━━ Page text

But our despising doesn’t stop with what the Assyrians do and say.  We despise them as well.  We harbor feelings of prejudice or judgment toward them.  And should God speak to us and say, “Go and witness to that lost one down the road who is of a different race, or who is so poor, or who is rich”, many of us would react just like Jonah.  Now, I do not say that God’s call will always be to go to the ghetto or to Crown Pointe, though it might be.  But I do say that God will often call you out of your comfort zone, He will often cause you to be inconvenienced, to make changes, to make sacrifices of things that are important to you.  I ask you, when was the last time you went out of your comfort zone for the glory of God?

━━━━
━━ Extracted material

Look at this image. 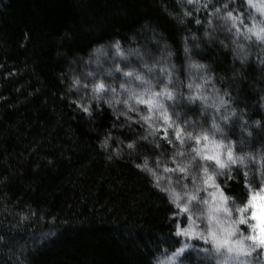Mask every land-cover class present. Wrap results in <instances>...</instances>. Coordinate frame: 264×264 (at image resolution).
Masks as SVG:
<instances>
[{"label": "trees", "instance_id": "trees-1", "mask_svg": "<svg viewBox=\"0 0 264 264\" xmlns=\"http://www.w3.org/2000/svg\"><path fill=\"white\" fill-rule=\"evenodd\" d=\"M250 11L245 0H0V264L176 253L177 209L151 172L176 165L192 133L230 146L235 162L214 180L229 203L248 201L264 183V42L245 43L236 24ZM200 250L180 263L213 264Z\"/></svg>", "mask_w": 264, "mask_h": 264}, {"label": "rangeland", "instance_id": "rangeland-1", "mask_svg": "<svg viewBox=\"0 0 264 264\" xmlns=\"http://www.w3.org/2000/svg\"><path fill=\"white\" fill-rule=\"evenodd\" d=\"M245 1L248 8L251 9L249 13L251 15L247 19L249 20L253 17L254 21H259L255 22V25L252 27L245 24L247 19L236 23L242 33L243 41L246 43L255 38L264 42V0ZM125 95L130 97L139 96V94L130 92L127 89L125 90ZM127 96L126 98H129ZM140 99L141 97H138V100ZM150 103L151 99H148V104ZM191 136H193V133ZM196 143L197 141L195 139L192 140V138L188 139V142L185 143L179 142L181 149L175 157L179 159L178 163L169 168L164 164H156L157 169L154 168L155 170H152L154 172H151V174L154 173L157 185L163 190L166 189L170 199L174 202L177 209L178 226L187 228L188 224L191 223L197 233L212 229L219 236H224L226 235L225 229L231 231L235 226L234 222L239 218L237 209L243 208L244 217L248 221L247 225L239 226L243 230V234L248 235L249 232L258 233L260 227L264 226V183L261 184L258 190L251 192L248 201L243 205L233 202L229 203L228 199L225 202L221 198L220 188L216 185L217 181L213 180V177H216L213 169L219 170L220 168L214 162L204 159L205 155H212L217 152L223 154L224 143L214 142L210 138L209 140L201 139L197 145ZM181 162H185L189 168L185 171H180L181 168L178 165ZM205 167H207V172L204 171ZM168 169L176 170L169 171ZM193 197H196V199H193ZM178 204L181 207L187 206L189 208L187 215L190 219L188 221L185 218L186 214L177 207ZM225 208L228 211H225ZM229 212L232 213L231 216ZM210 218L211 222H209ZM181 238L183 242L182 247L176 253L161 258L158 264H182L183 260L180 263V258L195 248L201 249L199 253L207 254L208 256L205 254L201 255V258L209 260L210 263L213 261V264H224L228 258H231V264H264V250L258 249L247 256L239 252H217L214 245L205 244L203 240L193 239L191 236ZM233 247H236L235 243ZM205 249H208V251L206 252Z\"/></svg>", "mask_w": 264, "mask_h": 264}, {"label": "snow or ice", "instance_id": "snow-or-ice-1", "mask_svg": "<svg viewBox=\"0 0 264 264\" xmlns=\"http://www.w3.org/2000/svg\"><path fill=\"white\" fill-rule=\"evenodd\" d=\"M189 2L191 3V0H189ZM229 18H233L232 17V13H228ZM117 47H119V45H117ZM126 75L131 76L132 73H126ZM105 87V85L103 83L97 85V90H103ZM172 97L169 95V99H171ZM85 111H87V109H84ZM147 119V118H145ZM169 120L171 119L170 117L168 118ZM181 131H183L181 129ZM177 138H180V132L176 133ZM190 138L195 139L197 141V143H199L201 141V139L203 140H209V137L206 134H203L201 136H191V134H189ZM183 141H181L182 143ZM169 143H171V141H169ZM129 147H133V145H129ZM228 148V152H227V161L228 162H222L221 161V156L223 155L220 152H217L216 154H212V155H205L204 159L208 160V161H212L214 162L215 165H218L220 169H227L230 168V163H234L235 159L233 157V153L231 151L230 146H224ZM181 155H183V153H181ZM147 167V165L145 164V168ZM169 171H175L176 169H168ZM151 171V170H149ZM180 171H185V169H180ZM204 171L207 172V167L204 168ZM154 174V173H153ZM221 175H223V172H220ZM214 180V177H213ZM218 187V185H217ZM165 191H167L165 189ZM221 198L227 202V197L223 195V191L221 189ZM193 199H196V197H193ZM241 203H244L243 201ZM178 208H180V210L186 214V221H188L190 219V217H188V213H189V208L187 206H183L181 207L179 204L177 205ZM225 211H228L227 208L224 209ZM237 212L239 213V218L237 221L234 222V227L232 228L231 231H228L225 229L226 235L224 236H219L218 233L212 229H208L206 232H199L197 233L193 227V225L191 223L188 224L187 228H184L182 226H179L177 231H176V235L178 237H189L191 236L193 239H197V240H203L205 242V244H210V245H214L215 250L217 252H224L227 251L228 253H242L244 255H251L252 252L259 250H264V226L260 227V230L258 233L255 232H249L248 235H244L243 234V230L239 227L240 225H247L248 221L245 219L244 217V209L243 208H239L237 209ZM229 215L231 216L232 213L229 212ZM209 222H211V218L209 220ZM217 223H219V221H217ZM177 243H179V241H177ZM235 243L236 247H233V244ZM205 251L207 252L208 249H205ZM224 264H231V258H228L225 260Z\"/></svg>", "mask_w": 264, "mask_h": 264}]
</instances>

━━━━

Write the next few sentences of the passage about Jonah and the Assyrians, picking up right after its closing question about leaving one's comfort zone for the glory of God.

= Exercise response =
Most of you know our secretary, Debora Brown, and you know what’s going on in her life.  Debora has been a committed Christian for years, and about three years ago the Lord chose to stretch her and her husband David just a bit.  They went on a mission trip to Romania and got much more from the trip than they bargained for, for God laid a burden upon their hearts for orphans in Romania that was bigger than life.  And they began to go back to Romania about twice a year, and soon they became state-side representatives for Bread of Life orphanage, raising support for them everywhere they could.  And you know the rest of the story.  God had more in mind for them than just fund raising, collecting clothes, and a couple of mission trips a year.  God has called these two laypeople to sell their home in Pickens County, move to Texas, and become full time missionaries with Bread of Life.  And they are going with no regular source of income.  Talking about a stretch of faith!  But I’ve never seen Debora happier than she’s been since they said “Yes”, to God’s call.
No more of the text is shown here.